··· SUPPLIED ENTRIES ···
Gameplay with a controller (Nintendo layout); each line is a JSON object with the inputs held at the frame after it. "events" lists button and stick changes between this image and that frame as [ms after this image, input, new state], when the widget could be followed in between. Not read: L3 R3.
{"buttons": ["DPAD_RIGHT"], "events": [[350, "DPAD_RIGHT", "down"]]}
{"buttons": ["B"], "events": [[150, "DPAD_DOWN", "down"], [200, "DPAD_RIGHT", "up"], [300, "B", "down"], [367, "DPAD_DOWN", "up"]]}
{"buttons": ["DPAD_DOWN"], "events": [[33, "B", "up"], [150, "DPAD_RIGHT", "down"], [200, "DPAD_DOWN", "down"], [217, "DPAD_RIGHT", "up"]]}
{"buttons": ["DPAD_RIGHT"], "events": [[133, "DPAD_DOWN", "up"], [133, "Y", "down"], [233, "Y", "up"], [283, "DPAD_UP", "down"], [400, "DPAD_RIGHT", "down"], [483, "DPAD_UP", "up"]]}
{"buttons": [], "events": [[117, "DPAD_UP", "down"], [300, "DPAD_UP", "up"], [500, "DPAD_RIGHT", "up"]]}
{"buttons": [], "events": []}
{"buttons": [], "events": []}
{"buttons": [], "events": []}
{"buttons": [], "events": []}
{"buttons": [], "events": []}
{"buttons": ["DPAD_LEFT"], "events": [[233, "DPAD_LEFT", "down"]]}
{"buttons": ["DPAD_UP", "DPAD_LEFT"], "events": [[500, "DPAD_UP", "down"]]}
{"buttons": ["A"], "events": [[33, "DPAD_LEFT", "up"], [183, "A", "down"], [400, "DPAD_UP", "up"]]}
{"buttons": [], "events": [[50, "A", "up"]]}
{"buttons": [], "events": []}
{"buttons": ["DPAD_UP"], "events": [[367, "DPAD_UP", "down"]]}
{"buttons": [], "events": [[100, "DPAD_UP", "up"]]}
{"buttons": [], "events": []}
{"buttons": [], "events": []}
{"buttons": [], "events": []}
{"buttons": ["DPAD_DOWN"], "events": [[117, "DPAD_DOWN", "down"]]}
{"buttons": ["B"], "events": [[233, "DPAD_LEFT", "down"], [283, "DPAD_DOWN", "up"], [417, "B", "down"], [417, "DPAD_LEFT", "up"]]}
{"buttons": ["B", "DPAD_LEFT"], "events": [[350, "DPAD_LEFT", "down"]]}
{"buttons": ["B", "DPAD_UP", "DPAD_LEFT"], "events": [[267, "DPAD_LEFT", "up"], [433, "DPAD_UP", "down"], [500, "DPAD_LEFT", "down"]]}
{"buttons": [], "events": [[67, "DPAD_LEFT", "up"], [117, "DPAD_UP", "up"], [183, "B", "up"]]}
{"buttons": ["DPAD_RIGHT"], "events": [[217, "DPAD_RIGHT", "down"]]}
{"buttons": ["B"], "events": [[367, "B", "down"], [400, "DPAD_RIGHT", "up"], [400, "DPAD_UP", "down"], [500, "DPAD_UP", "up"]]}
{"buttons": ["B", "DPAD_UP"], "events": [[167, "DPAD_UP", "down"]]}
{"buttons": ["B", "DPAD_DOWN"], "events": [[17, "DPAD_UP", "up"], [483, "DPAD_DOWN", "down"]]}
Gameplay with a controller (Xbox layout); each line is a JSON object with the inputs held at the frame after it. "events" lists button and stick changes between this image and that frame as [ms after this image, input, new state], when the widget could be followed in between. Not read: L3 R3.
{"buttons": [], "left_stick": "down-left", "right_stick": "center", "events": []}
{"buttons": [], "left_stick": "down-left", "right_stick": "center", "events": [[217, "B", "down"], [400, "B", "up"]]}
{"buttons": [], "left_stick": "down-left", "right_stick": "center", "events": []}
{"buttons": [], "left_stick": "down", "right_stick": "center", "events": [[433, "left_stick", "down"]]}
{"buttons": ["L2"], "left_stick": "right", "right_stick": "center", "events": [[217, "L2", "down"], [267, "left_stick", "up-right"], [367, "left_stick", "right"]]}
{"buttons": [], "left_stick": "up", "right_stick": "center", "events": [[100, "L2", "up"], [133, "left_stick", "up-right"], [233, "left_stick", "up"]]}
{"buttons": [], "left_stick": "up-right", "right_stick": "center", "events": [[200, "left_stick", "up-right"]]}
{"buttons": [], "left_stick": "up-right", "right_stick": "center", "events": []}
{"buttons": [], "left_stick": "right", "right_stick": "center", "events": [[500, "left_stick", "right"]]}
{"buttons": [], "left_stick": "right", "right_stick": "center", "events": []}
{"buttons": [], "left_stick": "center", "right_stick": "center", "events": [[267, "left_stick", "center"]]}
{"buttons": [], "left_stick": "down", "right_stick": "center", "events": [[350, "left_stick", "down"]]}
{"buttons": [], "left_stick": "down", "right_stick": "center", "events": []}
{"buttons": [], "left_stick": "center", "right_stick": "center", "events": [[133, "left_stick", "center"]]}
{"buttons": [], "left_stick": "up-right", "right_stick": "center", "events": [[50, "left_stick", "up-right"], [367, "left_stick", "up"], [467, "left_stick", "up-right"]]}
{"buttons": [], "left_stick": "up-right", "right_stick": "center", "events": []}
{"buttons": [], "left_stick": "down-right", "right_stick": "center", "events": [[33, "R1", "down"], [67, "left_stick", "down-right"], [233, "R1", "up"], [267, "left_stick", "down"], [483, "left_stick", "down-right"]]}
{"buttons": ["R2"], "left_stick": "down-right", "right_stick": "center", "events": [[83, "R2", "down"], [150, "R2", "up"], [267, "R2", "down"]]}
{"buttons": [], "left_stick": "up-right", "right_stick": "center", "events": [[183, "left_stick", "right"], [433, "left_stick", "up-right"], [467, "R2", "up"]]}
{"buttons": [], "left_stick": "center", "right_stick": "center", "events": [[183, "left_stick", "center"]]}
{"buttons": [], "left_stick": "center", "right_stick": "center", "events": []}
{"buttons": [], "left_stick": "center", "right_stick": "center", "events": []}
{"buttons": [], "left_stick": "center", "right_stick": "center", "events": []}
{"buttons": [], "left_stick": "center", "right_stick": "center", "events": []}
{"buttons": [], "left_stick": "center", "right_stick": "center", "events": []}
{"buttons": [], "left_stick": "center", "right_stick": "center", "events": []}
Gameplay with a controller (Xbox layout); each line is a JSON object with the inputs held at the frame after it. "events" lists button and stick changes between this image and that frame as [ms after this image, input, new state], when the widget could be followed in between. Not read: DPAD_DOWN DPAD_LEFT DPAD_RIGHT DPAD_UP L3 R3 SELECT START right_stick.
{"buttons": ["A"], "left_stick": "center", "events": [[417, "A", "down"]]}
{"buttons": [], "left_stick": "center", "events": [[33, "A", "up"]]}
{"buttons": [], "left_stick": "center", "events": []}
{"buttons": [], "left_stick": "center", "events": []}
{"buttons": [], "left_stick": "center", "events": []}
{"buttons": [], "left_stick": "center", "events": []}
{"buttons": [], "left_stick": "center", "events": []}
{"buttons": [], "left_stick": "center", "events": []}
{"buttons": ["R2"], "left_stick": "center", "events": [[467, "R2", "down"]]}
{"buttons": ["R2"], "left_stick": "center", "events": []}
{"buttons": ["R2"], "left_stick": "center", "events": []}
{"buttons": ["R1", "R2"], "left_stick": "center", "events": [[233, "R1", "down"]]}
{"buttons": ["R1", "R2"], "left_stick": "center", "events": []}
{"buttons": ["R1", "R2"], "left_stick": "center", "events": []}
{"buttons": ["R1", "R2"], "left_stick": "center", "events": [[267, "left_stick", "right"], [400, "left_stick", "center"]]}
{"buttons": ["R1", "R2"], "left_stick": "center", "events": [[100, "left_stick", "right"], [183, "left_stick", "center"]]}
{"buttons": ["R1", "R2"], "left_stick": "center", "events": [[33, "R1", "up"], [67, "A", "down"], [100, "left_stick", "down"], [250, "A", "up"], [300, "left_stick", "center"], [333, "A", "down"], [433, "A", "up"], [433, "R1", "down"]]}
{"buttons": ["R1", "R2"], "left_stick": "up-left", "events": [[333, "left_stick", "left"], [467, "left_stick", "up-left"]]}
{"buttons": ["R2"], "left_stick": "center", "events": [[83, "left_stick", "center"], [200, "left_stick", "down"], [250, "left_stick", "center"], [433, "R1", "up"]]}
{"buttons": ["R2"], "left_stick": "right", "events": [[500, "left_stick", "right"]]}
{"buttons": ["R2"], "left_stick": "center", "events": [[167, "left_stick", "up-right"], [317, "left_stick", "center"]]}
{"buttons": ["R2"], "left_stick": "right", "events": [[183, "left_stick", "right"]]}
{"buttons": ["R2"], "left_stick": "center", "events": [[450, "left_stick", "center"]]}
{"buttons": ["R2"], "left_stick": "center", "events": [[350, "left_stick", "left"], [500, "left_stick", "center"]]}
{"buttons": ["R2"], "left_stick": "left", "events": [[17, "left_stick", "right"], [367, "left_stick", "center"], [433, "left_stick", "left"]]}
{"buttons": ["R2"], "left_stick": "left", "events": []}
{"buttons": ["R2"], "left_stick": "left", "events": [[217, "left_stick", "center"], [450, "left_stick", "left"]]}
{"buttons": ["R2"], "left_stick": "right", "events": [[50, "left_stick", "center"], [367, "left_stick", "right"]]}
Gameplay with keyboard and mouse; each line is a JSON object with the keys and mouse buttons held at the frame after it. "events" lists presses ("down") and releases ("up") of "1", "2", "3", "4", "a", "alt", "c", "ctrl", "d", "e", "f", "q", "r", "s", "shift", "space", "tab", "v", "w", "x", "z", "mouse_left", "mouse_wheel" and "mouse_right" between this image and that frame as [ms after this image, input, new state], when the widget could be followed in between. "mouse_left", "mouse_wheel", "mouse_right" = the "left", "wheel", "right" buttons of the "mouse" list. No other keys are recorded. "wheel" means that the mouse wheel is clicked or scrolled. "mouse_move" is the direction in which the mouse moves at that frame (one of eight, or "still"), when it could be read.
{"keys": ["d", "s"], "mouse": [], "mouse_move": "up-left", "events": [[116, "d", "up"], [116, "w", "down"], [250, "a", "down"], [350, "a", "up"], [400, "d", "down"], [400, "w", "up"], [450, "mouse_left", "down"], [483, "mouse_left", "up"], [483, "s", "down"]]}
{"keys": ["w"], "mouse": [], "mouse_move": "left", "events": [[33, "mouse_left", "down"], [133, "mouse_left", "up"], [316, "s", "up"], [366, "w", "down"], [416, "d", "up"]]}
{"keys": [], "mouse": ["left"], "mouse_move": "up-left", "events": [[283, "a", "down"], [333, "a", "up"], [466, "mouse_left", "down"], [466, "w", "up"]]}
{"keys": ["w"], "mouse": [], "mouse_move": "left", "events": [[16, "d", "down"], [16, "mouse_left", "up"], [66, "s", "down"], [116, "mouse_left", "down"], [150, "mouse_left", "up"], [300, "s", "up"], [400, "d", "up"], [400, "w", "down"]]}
···
EXERCISE INSTRUCTIONS:
Working through the records, copy each line in which the word "changes" appears.

COMPLETED EXERCISE:
Gameplay with a controller (Nintendo layout); each line is a JSON object with the inputs held at the frame after it. "events" lists button and stick changes between this image and that frame as [ms after this image, input, new state], when the widget could be followed in between. Not read: L3 R3.
Gameplay with a controller (Xbox layout); each line is a JSON object with the inputs held at the frame after it. "events" lists button and stick changes between this image and that frame as [ms after this image, input, new state], when the widget could be followed in between. Not read: L3 R3.
Gameplay with a controller (Xbox layout); each line is a JSON object with the inputs held at the frame after it. "events" lists button and stick changes between this image and that frame as [ms after this image, input, new state], when the widget could be followed in between. Not read: DPAD_DOWN DPAD_LEFT DPAD_RIGHT DPAD_UP L3 R3 SELECT START right_stick.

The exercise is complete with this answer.